APLICA LO LEÍDO:
1 – Del texto sobre el narciso de otoño, reescribe el tramo que va desde "Esta planta perenne" hasta "en preparaciones caseras.", cambiando "cólquico" por "narciso de otoño".
2 – Enumera, por favor, todos los nombres comunes que el texto sobre el narciso de otoño da a esta planta.

El narciso de otoño
Ha llegado el momento en el que las espléndidas y decorativas flores que han ido floreciendo a lo largo de los calurosos meses veraniegos comiencen a debilitarse, a marchitarse y a perder su colorido. Por suerte, aún hay algunas plantas que nos ofrecen un poco de colorido durante esta época del año.

Una de ellas es el cólquico, también conocido como narciso de otoño o azafrán silvestre, una planta que pertenece a la familia Liliaceae con origen en el Cáucaso y Oriente que florece en los meses otoñales, aunque alguna flor puede comenzar a asomar ya a finales de verano. ¿Quieres conocer más detalles de esta planta silvestre?

El narciso de otoño

Características del narciso de otoño

El narciso de otoño es una pequeña herbácea perenne de cuyo bulbo nacen tallos de aproximadamente 20 o 30 cm y flores tubulares largas de color violeta, que cuentan con seis divisiones y cálices de gran tamaño con pequeñas manchas en su interior.

Esta planta perenne no es nada exigente en cuanto al suelo ni respecto al riego. De hecho, solo necesita mantener la tierra húmeda sin excesos. Además, aguanta bien si está ubicada a pleno sol y en lugares de semisombra.

El narciso de otoño

Una planta venenosa

Sin embargo, hay que tener cuidado porque se trata de una planta tóxica que tiene un efecto dilatador de los capilares sanguíneos, pudiendo llegar a paralizar el sistema nervioso central si se utiliza en dosis altas. De hecho, en niños pequeños el consumo de una sola flor de cólquico puede llevar a la muerta directa del pequeño. Se usa en la elaboración de fármacos para tratamientos para la gota y el reuma, y como astringente en trastornos intestinales. Por supuesto, el uso y la aplicación del cólquico están desaconsejados en preparaciones caseras.

Entradas del conjunto de datos:

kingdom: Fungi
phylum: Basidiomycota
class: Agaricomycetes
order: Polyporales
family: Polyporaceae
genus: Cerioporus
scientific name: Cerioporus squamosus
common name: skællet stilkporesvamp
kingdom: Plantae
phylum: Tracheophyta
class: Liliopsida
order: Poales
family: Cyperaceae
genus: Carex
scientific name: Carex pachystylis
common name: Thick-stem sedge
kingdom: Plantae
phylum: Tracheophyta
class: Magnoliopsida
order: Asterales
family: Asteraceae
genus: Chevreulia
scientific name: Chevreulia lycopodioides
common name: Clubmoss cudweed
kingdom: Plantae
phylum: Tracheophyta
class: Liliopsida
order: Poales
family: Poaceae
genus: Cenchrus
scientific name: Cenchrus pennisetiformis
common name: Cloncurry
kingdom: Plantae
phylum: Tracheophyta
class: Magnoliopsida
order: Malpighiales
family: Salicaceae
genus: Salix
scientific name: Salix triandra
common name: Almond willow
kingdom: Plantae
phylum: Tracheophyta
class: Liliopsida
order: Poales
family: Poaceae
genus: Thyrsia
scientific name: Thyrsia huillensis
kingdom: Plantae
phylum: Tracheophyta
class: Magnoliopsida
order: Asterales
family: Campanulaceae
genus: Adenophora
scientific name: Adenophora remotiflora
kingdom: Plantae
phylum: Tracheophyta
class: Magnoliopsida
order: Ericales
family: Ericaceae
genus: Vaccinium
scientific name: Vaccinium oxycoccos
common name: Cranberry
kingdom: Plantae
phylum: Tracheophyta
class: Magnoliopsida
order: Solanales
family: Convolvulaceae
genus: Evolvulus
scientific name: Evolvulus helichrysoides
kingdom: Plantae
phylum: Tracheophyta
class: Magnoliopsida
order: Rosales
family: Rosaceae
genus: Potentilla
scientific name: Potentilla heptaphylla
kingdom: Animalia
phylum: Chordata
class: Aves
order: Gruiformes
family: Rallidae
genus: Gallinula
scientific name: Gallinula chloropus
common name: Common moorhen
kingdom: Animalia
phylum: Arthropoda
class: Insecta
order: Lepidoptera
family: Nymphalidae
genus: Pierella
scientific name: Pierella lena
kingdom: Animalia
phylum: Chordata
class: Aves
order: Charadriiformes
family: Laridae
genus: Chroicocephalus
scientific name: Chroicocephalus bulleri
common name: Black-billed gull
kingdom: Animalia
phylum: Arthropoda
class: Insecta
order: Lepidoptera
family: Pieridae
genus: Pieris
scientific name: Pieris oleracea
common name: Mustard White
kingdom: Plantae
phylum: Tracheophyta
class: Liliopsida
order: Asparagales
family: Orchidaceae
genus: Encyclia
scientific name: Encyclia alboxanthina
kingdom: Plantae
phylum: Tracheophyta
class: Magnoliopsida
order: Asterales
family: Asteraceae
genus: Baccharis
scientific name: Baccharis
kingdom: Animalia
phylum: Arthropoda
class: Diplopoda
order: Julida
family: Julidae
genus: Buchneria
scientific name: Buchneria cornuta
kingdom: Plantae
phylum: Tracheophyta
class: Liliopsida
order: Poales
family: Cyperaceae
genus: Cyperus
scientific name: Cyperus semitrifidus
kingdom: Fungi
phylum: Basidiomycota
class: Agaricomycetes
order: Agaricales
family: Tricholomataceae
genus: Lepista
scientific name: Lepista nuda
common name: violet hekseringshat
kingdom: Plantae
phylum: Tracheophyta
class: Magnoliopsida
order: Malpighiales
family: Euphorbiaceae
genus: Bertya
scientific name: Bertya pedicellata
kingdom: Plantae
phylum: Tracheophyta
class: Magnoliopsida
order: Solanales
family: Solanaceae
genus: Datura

SOLUCIONES:
1 –
Esta planta perenne no es nada exigente en cuanto al suelo ni respecto al riego. De hecho, solo necesita mantener la tierra húmeda sin excesos. Además, aguanta bien si está ubicada a pleno sol y en lugares de semisombra.

El narciso de otoño

Una planta venenosa

Sin embargo, hay que tener cuidado porque se trata de una planta tóxica que tiene un efecto dilatador de los capilares sanguíneos, pudiendo llegar a paralizar el sistema nervioso central si se utiliza en dosis altas. De hecho, en niños pequeños el consumo de una sola flor de narciso de otoño puede llevar a la muerta directa del pequeño. Se usa en la elaboración de fármacos para tratamientos para la gota y el reuma, y como astringente en trastornos intestinales. Por supuesto, el uso y la aplicación del narciso de otoño están desaconsejados en preparaciones caseras.

2 – cólquico, narciso de otoño, azafrán silvestre